* [待办事项]: 能否把页面摘录中从“self.bn3 = nn.BatchNorm1d(out_size)”到“x = self.fc1(x)”的这段重写一遍，并将其中的“uniform_”改名为“normal_”？
-------- 页面摘录 --------
在 CustomizedLinear 类的 __init__ 函数里要特别注意参数注册成 parameter 的顺序，小编的经验可以告诉你，如果 mask 参数早于 weight 或 bias 注册的话，那就是品尝 bug 滋味的时候了。参数定义清楚并注册之后，记得要通过一些分布来初始化里面的数值。经过这么一大通修改后，我们就能得到一个可以输入遮罩 mask 的自定义层，并且在 backward 的时候避免更新那些被断开的权重。

实际模型的应用

算法实操中使用自定义遮罩稀疏神经网络的方法也非常直观，只要参数的顺序，初始化的过程，还有反向传播的机制设定没有问题，就能够用 CustomizedLinear 完全取代 nn.Linear 的功能，不多废话先上代码！

class Network(nn.Module):
    def __init__(self, in_size, out_size, ratio=[0, 0.5, 0]):
        super(Network, self).__init__()
        # self.fc1 = nn.Linear(in_size, 32)
        self.fc1 = CustomizedLinear(
            in_size, 32, mask=gen_mask(
            	in_size, 32, ratio[0]))
        self.bn1 = nn.BatchNorm1d(32)
        # self.fc2 = nn.Linear(32, 16)
        self.fc2 = CustomizedLinear(32, 16, 
        	mask=gen_mask(32, 16, ratio[1]))
        self.bn2 = nn.BatchNorm1d(16)
        # self.fc3 = nn.Linear(16, out_size)
        self.fc3 = CustomizedLinear(
            16, out_size, mask=gen_mask(
            	16, out_size, ratio[2]))
        self.bn3 = nn.BatchNorm1d(out_size)
        self.relu = nn.ReLU()

        for m in self.modules():
            if isinstance(m, nn.Linear):
                nn.init.uniform_(m.weight, a=0, b=1)
            elif isinstance(m, (
            	nn.BatchNorm1d, nn.GroupNorm)):
                nn.init.constant_(m.weight, 1)
                nn.init.constant_(m.bias, 0)

    def forward(self, x):
        x = self.fc1(x)
        x = self.bn1(x)
        x = self.relu(x)

        x = self.fc2(x)
        x = self.bn2(x)
        x = self.relu(x)

        x = self.fc3(x)
        x = self.bn3(x)
        x = self.relu(x)
        return x
-------- 所给信息 --------
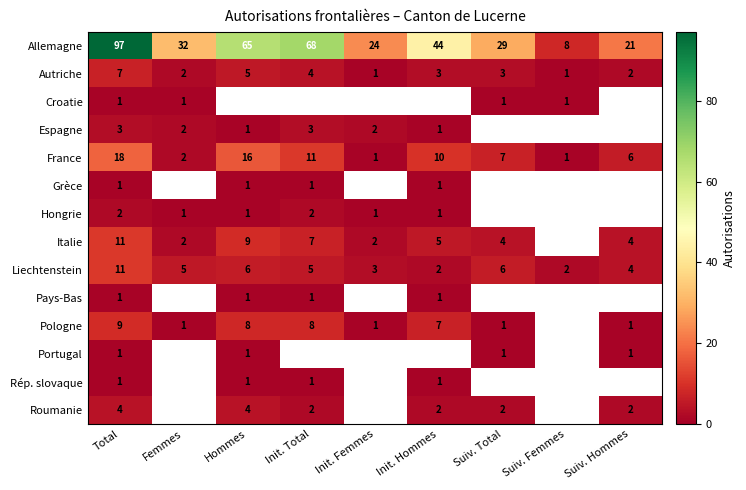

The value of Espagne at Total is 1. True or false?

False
--------
-------- 所给信息 --------
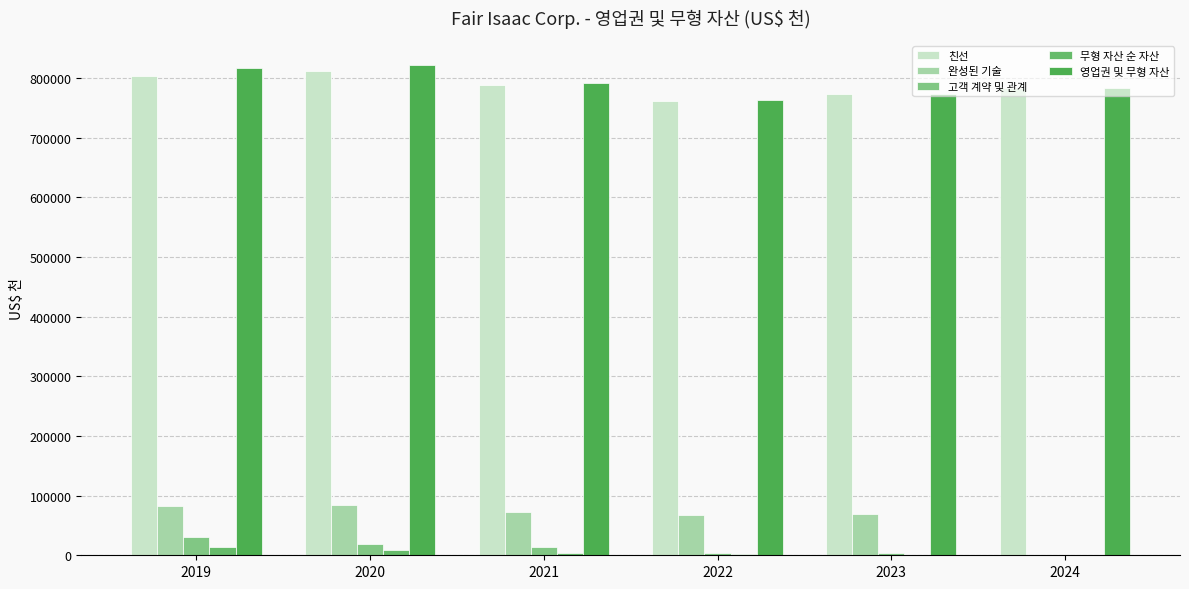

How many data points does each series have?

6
--------
* [回复]:
self.bn3 = nn.BatchNorm1d(out_size)
        self.relu = nn.ReLU()

        for m in self.modules():
            if isinstance(m, nn.Linear):
                nn.init.normal_(m.weight, a=0, b=1)
            elif isinstance(m, (
            	nn.BatchNorm1d, nn.GroupNorm)):
                nn.init.constant_(m.weight, 1)
                nn.init.constant_(m.bias, 0)

    def forward(self, x):
        x = self.fc1(x)